Week 1- I've always dreamed of being a [wire] stripper

I had my research orientation on May 28th, which included meeting my research group and many others both familiar and new. Many friends who had stayed here for the summer told me Blacksburg was nothing but a ghost town, but in the auditorium of the Fralin Life Sciences building, it sure didn't look like it.



I was also impressed at how friendly people were. I've had my fair share of awkwardness in large groups that already know each other, but in this setting, someone pressed the reset button. Everyone was on the same unknown page, and it was great to have that opportunity to comfortably meet so many people with a shared interest again.
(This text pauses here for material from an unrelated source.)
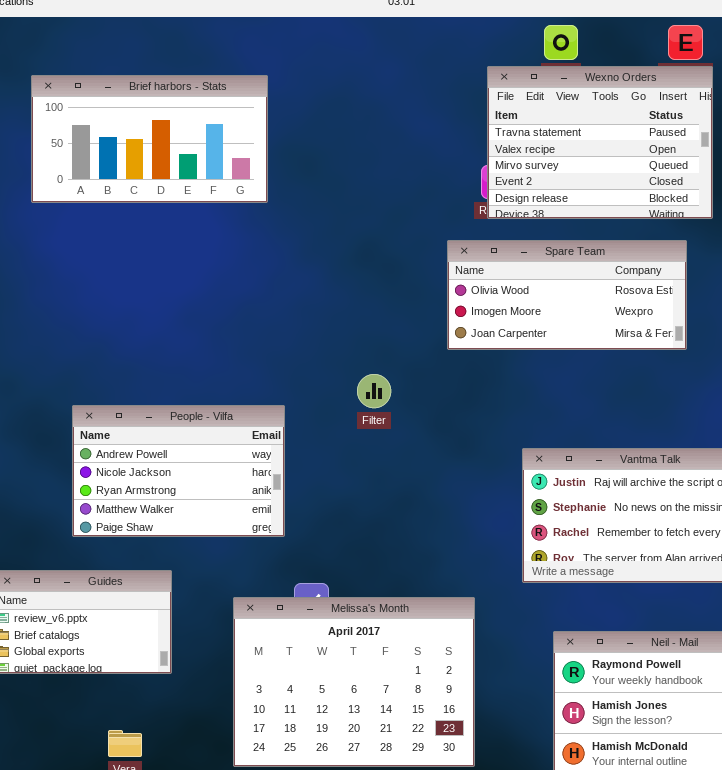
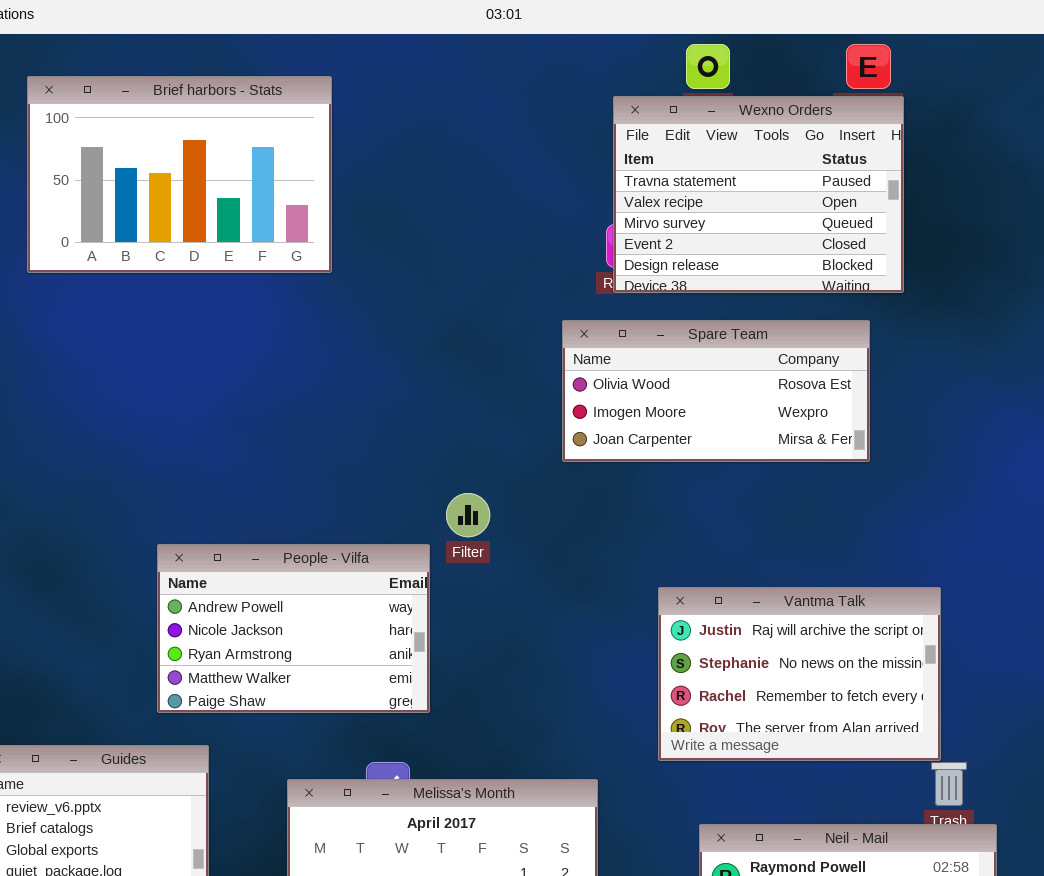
Brief harbors - Stats: [31,75,268,203] -> [27,76,332,273], resized
People - Vilfa: [72,405,285,537] -> [157,544,430,713], moved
My first day in the lab started off with a meeting with Dr. Ruder, my project mentor. The guy's one smart cookie with a heck of a resume: B.S. in civil/environmental engineering at MIT, and eventually a Ph.D. in Biomedical Engineering at Carnegie Mellon. During his post-doc years at Boston University he worked with James Collins, considered one of the founders of the field of synthetic biology. He completed his first year here as an associate professor in BSE this year. Did I mention he's only 33?

 He explained to my fellow Scieneer Sean Hardy and me what we would be doing in the ten week span in the context of his research. He said we would be developing unique individual projects, and when he said the job was "more than just pipetting things," I knew I was in the right place.

But since the job was more than just pipetting, it included other concepts unfamiliar to me. But walking into the unknown is part of the experience, too. Dr. Ruder gave us this week to familiarize ourselves with the beginner electronic kits in his lab, so that we could better understand his projects.

One of our final products looked like this:

Nah, I'm just kidding, this is more like it:

It all felt like playing my Lego sets all over again, minus the pain from stepping on them. The manual provided basic information on capacitors, resistors, transistors, and LED lights, and from someone who knew nothing about electronics, I can say I learned something. We made a circuit like the one above, a working loudspeaker, and a few other toys. Other techniques, such as wire tying and stripping, came eventually as well.

Soldering was the hard part, although the most fascinating. It involves the joining of two metals by means of a third metal with a lower melting point. The third metal used to be made of toxic lead, but has been replaced by almost 100% tin material. When heated, the soldering iron instantly melted the tin wire, which we placed between the two wires. When we pulled the iron back, the liquid formed a solid in less than a second. Not only that, but the synthesized joint, when done correctly, could not be pulled apart by force and still conducted an electric current. I would solder myself a suit of armor if I had more time. Either way, soldering has more industrial/mechanical applications than I can count.

Dr. Ruder gave us a few papers to look over, one of which I cannot discuss. We'll be taking  elements from his research to implement in our own projects, mostly in synthetic biology. I'll post again this week once I have a clearer idea of what I'm doing.